The below sql is another way to see all commands that ran that weren't the parent command:

use attrib;
select
    d.token, 
    a.id, a.name, a.created, e.running, e.updated,
    b.message, b.exception, b.stacktrace, e.duration
from attrib_command_item a
left join attrib_command_exception b on b.command_item_id = a.id
join attrib_command_account c on c.command_item_id = a.id
join attrib_account d on c.account_id = d.id
join attrib_command_state e on e.command_item_id = a.id
where a.created between '2021-08-14 00:00:00' and '2021-08-14 23:59:59'
and d.token in ('c-a-yard-uk')
and a.name <> 'Batch agg and pct update commands'

This will now the list the cron jobs individually. If there was an error it should be the last row, and contain an exception with stacktrace.

If commands suddenly stop, and there is no exception, chances are the box ran out of memory and killed everything. In this case - usually - a handful of accounts will have been affected. You can now jump to the next step.

A dead give away for this "Out of memory" scenario if you know a command isnt running but the running flag is True. You can clarify this 1 of 2 ways, either checking the DB to see if anything is running, or dialing into the control ec2, and checking htop. Read here for more information.

Re-run Commands

Once you have found the command that failed, check update_agg_pct_batch and find the command block it was in. Next step is to log into the control ec2, and then creating a screen to run your command behind. This is important as it means if there's a network issue and we lose connection to the box, it will keep running.

The main screen commands to use are:

  • screen -ls this will list all screens. Where (Detached) is mentioned this means they are probably not in use.
  • screen -S {name} this will create a new screen with that name.
  • screen -r {name} will reconnect to a named screen.
  • screen -d -r {name} will detach who ever is currently on the named screen, then allow you to reconnect to it.

Once you are into a screen you can navigate to the django manage folder:

cd /srv/attrib-backend/backend

Then you can simply run the cron command :

sudo python3 manage.py update_agg_pct_batch

Please see command file for other arguments that can be passed in.

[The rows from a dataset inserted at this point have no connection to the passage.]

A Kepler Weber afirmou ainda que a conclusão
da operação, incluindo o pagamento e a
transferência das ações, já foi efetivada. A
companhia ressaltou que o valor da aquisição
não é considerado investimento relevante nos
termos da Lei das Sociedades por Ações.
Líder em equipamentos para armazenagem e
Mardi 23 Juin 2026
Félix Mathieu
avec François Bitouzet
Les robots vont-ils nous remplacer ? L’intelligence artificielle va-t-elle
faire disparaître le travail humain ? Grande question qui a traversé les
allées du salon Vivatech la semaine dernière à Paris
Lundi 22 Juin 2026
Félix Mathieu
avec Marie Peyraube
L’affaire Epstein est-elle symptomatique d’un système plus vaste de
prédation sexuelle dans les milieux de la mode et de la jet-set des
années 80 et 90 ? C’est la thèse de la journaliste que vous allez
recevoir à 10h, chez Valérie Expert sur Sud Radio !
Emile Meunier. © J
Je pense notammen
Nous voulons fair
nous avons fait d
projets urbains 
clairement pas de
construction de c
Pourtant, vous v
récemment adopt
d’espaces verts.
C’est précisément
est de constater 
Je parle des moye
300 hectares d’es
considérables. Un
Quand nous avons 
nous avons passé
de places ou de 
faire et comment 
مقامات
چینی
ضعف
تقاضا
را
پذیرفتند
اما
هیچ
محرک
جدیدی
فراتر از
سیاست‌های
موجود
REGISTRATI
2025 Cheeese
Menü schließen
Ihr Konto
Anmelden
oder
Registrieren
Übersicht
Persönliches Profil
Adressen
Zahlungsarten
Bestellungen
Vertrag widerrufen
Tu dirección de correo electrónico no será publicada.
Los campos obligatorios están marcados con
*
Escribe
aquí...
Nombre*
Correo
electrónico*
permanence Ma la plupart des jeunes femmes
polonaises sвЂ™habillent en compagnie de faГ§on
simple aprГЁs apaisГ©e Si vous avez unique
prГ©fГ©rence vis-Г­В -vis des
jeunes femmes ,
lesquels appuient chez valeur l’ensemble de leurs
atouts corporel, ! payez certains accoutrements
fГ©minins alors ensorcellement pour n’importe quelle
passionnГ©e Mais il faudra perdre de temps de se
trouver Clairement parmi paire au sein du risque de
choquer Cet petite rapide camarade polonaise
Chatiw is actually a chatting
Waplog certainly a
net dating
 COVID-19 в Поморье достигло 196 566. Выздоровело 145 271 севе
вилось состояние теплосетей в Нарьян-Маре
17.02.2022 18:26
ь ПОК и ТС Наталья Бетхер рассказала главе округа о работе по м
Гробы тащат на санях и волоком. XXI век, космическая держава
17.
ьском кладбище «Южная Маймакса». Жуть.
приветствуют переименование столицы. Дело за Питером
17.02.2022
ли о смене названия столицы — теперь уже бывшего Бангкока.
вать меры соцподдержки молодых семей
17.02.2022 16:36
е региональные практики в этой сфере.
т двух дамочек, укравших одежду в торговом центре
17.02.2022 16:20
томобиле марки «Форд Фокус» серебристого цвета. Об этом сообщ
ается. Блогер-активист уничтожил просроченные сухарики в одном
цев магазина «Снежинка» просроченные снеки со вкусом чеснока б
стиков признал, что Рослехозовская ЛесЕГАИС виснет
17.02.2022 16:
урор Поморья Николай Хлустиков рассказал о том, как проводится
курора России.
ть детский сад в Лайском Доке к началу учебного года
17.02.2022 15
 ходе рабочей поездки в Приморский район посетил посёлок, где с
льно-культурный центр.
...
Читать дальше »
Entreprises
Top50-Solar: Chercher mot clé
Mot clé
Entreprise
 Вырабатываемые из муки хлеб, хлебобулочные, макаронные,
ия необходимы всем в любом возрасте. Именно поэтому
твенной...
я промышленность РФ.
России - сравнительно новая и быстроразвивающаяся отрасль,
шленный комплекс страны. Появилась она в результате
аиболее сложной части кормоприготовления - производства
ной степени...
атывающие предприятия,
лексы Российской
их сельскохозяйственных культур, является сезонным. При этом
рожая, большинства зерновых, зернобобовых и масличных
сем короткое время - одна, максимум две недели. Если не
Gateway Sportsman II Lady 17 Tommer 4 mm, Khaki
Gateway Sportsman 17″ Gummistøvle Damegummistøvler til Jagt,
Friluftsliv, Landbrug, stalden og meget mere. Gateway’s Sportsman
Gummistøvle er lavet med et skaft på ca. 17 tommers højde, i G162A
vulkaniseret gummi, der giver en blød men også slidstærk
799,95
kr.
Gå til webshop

Parameter Description Default Example
account_token An account token found in the DB all --account_token="c-a-client-uk"
account_list A comma separated list of account tokens (no space). none --account_list="c-a-client-uk,c-a-client-de,c-a-client-fr"
startdate The date to start running the command from. Must be in YYYY-MM-DD HH:MM:SS format. yesterday 00:00:00 --startdate="2021-06-01 00:00:00"
enddate The date to stop running the command at. Must be in YYYY-MM-DD HH:MM:SS format yesterday 23:59:59 --enddate="2021-06-01 23:59:59"
date_list A comma seperated list of dates to run for. Must be in YYYY-MM-DD format. *Note, this can be a quicker way to run a single day in the past. none --date_list="2021-06-01, 2021-06-10"
parallel Force the commands to run in parallel not serially. none --parallel
daily Force the commands to run daily not the whole time period specified. none --daily
ignore_post_pre This will ignore the pre and post block of commands False --ignore_post_pre

sudo python3 manage.py update_agg_pct_batch --startdate="2021-06-01 00:00:00" --enddate="2021-06-03 00:00:00" --account_list="client1,client2" --parallel --daily

Note

Only pass ignore_post_pre if you know the cron was successful for pre command block. This is usually the case, but it is important this DID run before you try again.

Htop

Htop is a terminal version of window's Task Manager. Once you've opened it press F4 (Filter) and type "manage.py" or "python" - this will filter all the noise down to just our commands.
Press F5 to toggle "tree view". This can sometimes help to see which commands are children of another.